Thursday, December 31, 2009


Reports on the pursuit of Colton Harris-Moore sometime make it sound like there’s a Mission Impossible-style headquarters where the FBI and squads of detectives work round the clock focusing their cutting-edge crime-fighting tools and toys on catching Colt, while SWAT commandos constantly comb the woods to hunt him down. Not so.

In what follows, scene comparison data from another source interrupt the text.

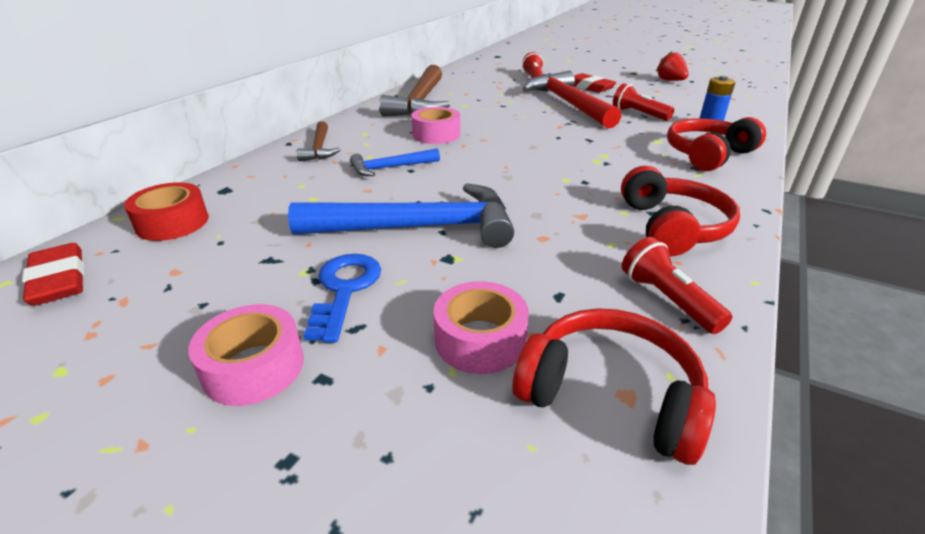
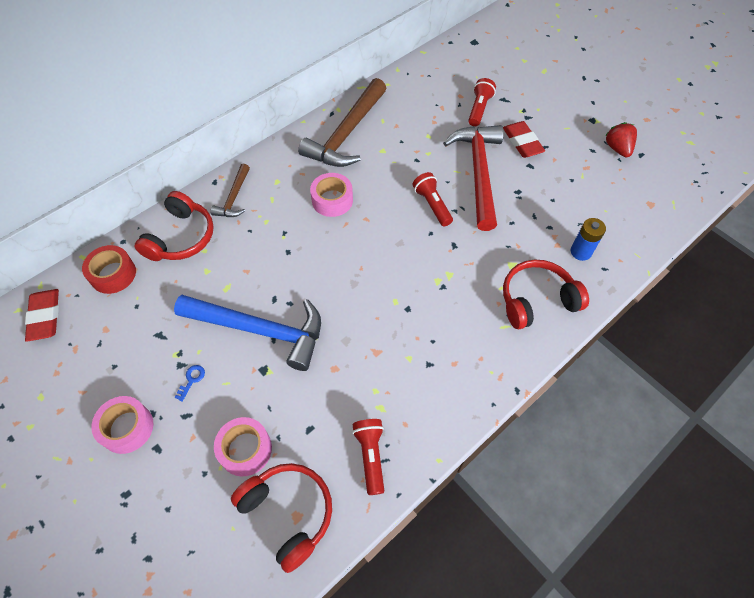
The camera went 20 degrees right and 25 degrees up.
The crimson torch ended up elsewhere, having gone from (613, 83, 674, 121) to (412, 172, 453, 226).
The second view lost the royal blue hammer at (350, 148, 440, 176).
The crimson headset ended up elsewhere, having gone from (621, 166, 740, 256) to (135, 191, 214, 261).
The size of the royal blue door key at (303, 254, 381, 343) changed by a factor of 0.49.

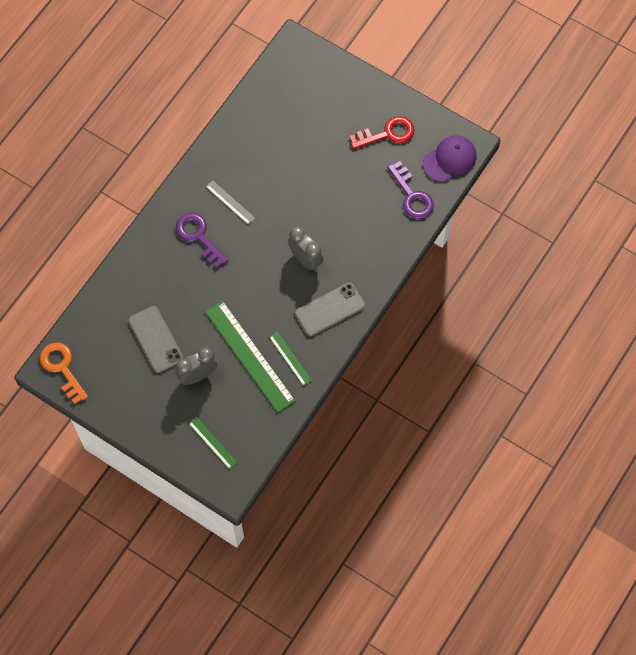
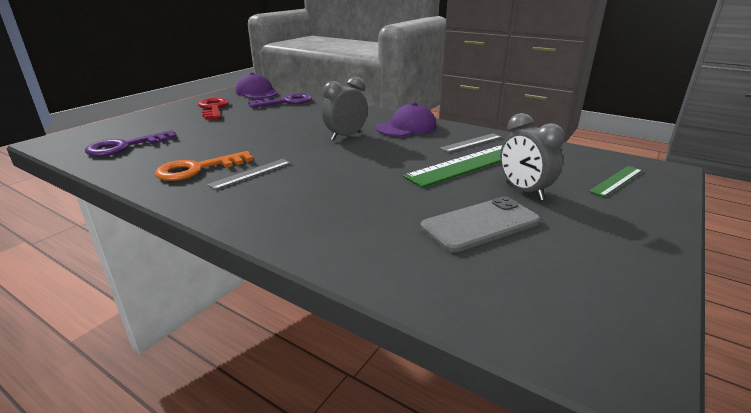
The camera went 90 degrees left and 40 degrees down.
The purple door key ended up elsewhere, having gone from (176, 213, 228, 268) to (85, 130, 177, 156).
Where the gray phone stood at (295, 282, 365, 336), the purple peaked cap came to stand at (376, 103, 436, 136).
What was the emerald straightedge at (269, 332, 312, 386) turned into the gray straightedge at (440, 133, 502, 152).
The bright orange door key ended up elsewhere, having gone from (40, 342, 88, 404) to (155, 151, 253, 181).

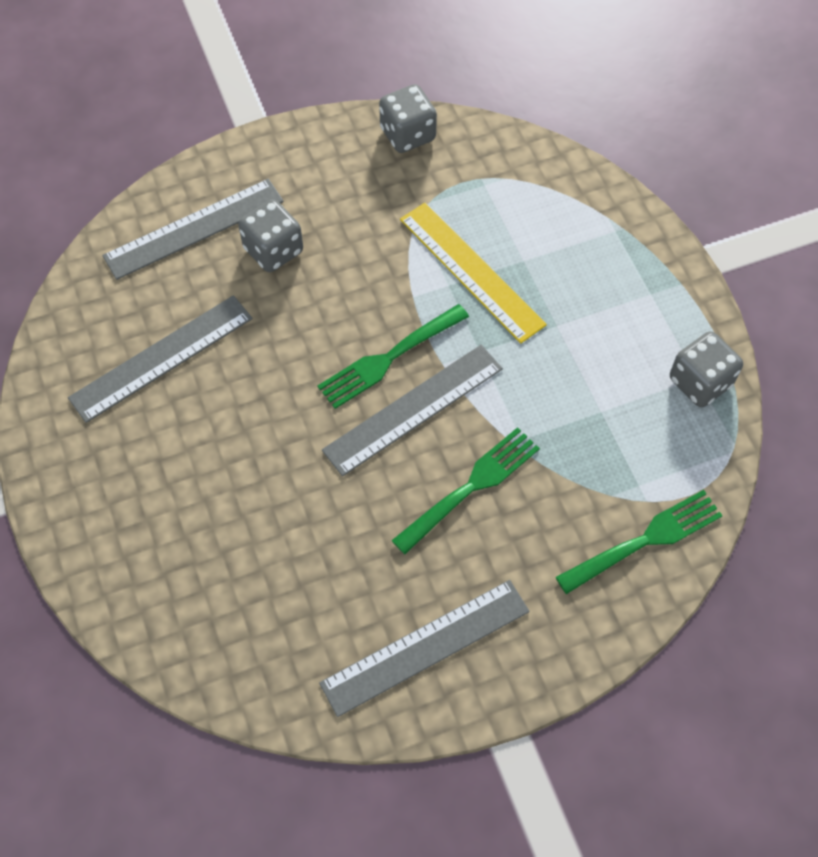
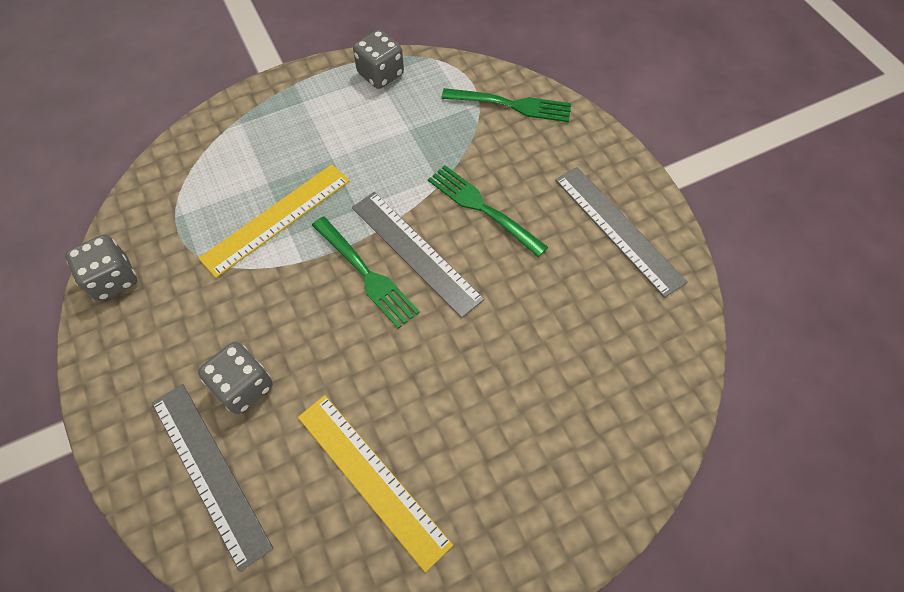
The camera went 95 degrees left and 0 degrees up.
What was the gray straightedge at (68, 295, 253, 423) turned into the bright yellow straightedge at (298, 395, 453, 572).
The emerald fork at (556, 490, 723, 594) ended up facing another way, 135 degrees clockwise from before.

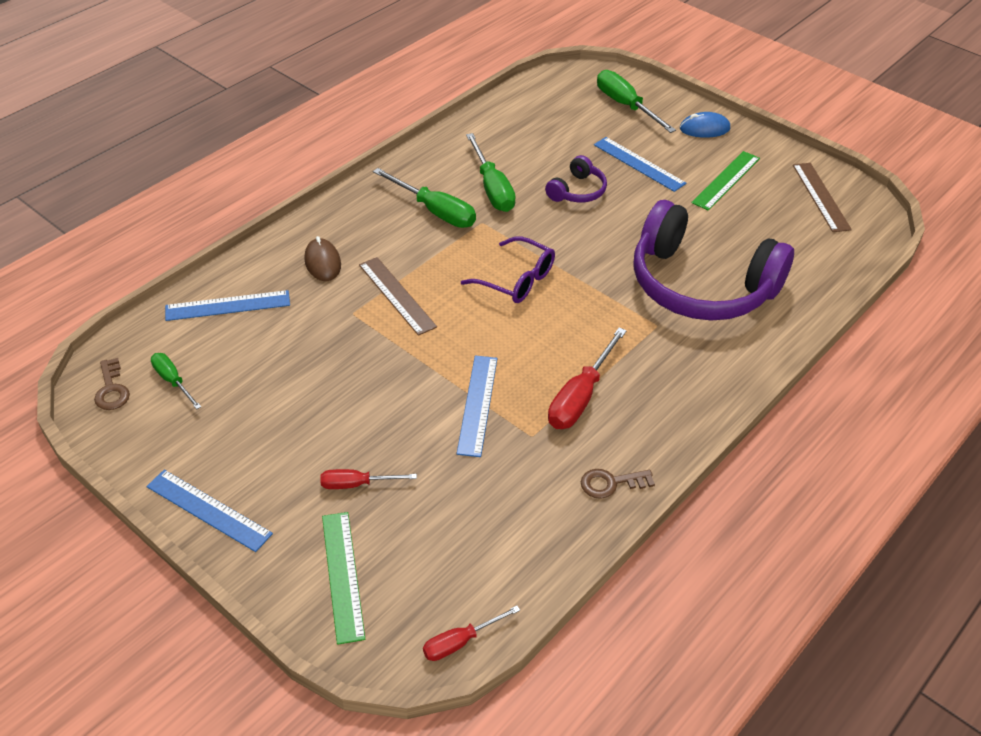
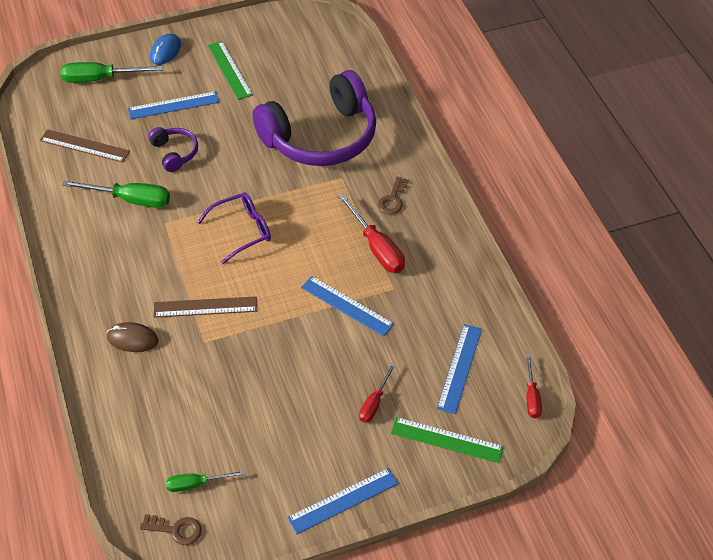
The camera went 60 degrees left and 5 degrees up.
The russet straightedge ended up elsewhere, having gone from (793, 163, 852, 232) to (40, 129, 130, 162).
The second view lost the emerald screwdriver at (373, 168, 476, 228).
The royal blue straightedge ended up elsewhere, having gone from (165, 290, 290, 321) to (437, 324, 482, 414).
The russet door key ended up elsewhere, having gone from (581, 469, 655, 499) to (378, 177, 409, 214).

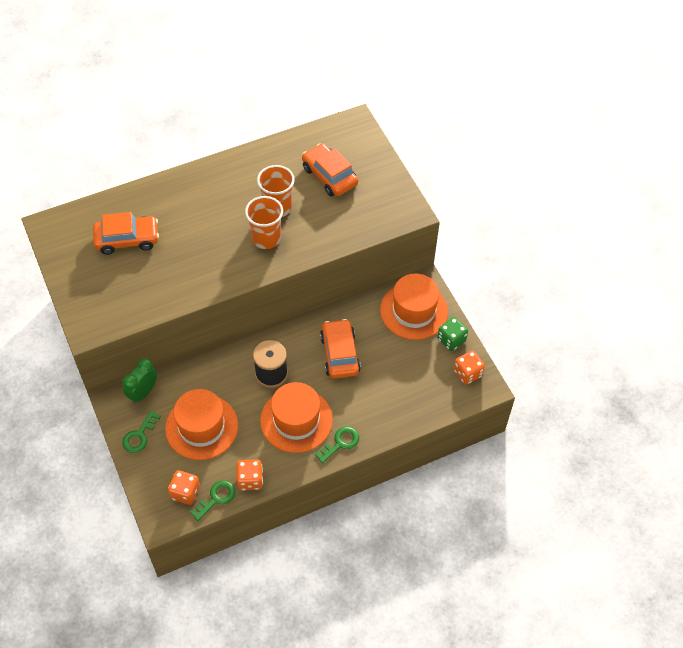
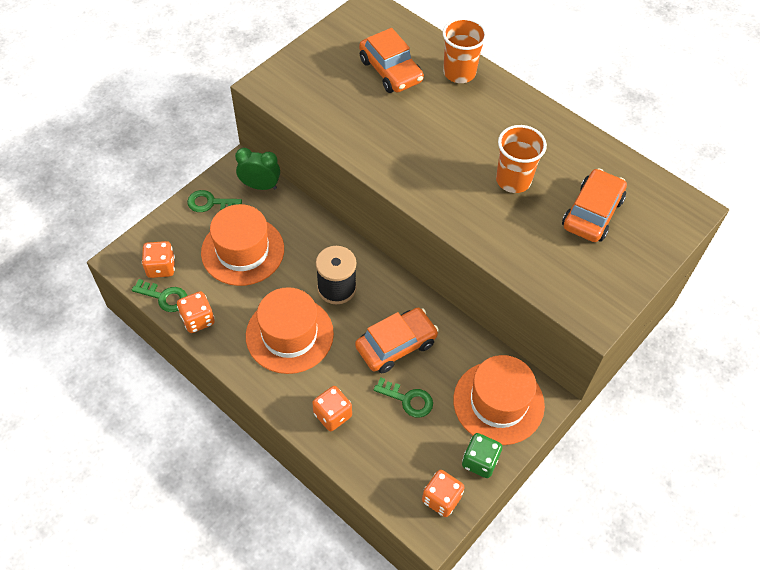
The camera went 65 degrees right and 0 degrees up.
The bright orange beaker ended up elsewhere, having gone from (245, 196, 283, 249) to (443, 18, 487, 83).
The emerald door key ended up elsewhere, having gone from (315, 427, 359, 463) to (374, 377, 433, 417).
The second view gained the bright orange game die at (312, 386, 352, 431).

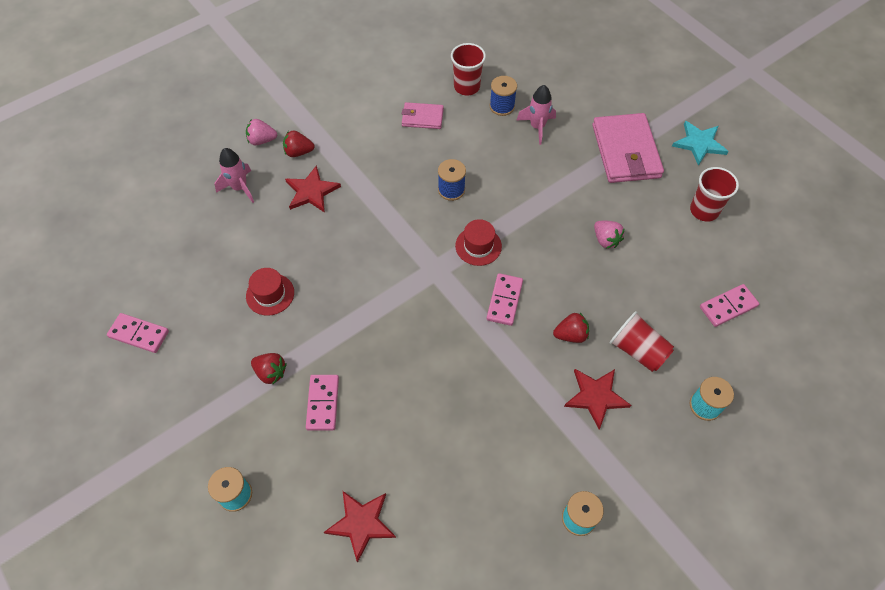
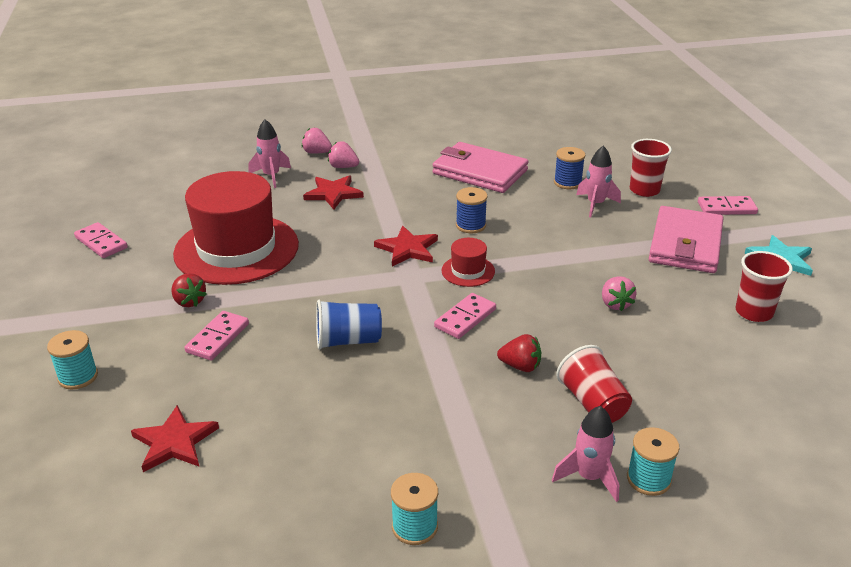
The camera went 25 degrees right and 25 degrees down.
The crimson beaker ended up elsewhere, having gone from (451, 43, 486, 96) to (630, 139, 672, 197).
The size of the rose-pink card wallet at (402, 102, 444, 129) changed by a factor of 1.89.
What was the crimson strawberry at (283, 130, 315, 157) turned into the rose-pink strawberry at (328, 141, 359, 168).
The size of the crimson tall hat at (246, 268, 294, 316) changed by a factor of 2.39.
The rose-pink domino ended up elsewhere, having gone from (700, 284, 759, 327) to (698, 196, 758, 215).
The crimson five-pointed star ended up elsewhere, having gone from (564, 369, 631, 429) to (374, 226, 438, 266).
The second view gained the royal blue beaker at (316, 300, 382, 350).
The second view gained the rose-pink spaceship at (552, 406, 619, 502).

The truth is that on Camano Island in Island County and Orcas Island in San Juan County — the places where Colt has been most active since his April 2008 escape from a minimum-security group home — he’s primarily chased by local sheriff’s deputies that belong to the counties' small police departments. Yes, at times when the sheriffs think Colt is definitely on their island, they detail extra deputies, overtime, and sometimes pull in help from surrounding counties (in November, the Snohomish County sheriff’s helicopter was used to search the Camano woods because the Island County police don’t have a chopper). But maintaining a full-time task force dedicated to catching Colt would bust the already recession-reduced budgets of both departments. In fact, Island County is in such bad shape that sheriff Mark Brown is being forced to further reduce his available manpower by laying off one of his deputies:

Here in San Juan County, one Orcas Island deputy recently told me that he just hopes Colt is apprehended before next summer: “He hides somewhere else for the winter, but the last two years he’s come back here in the summer and man, chasing him is hard work.”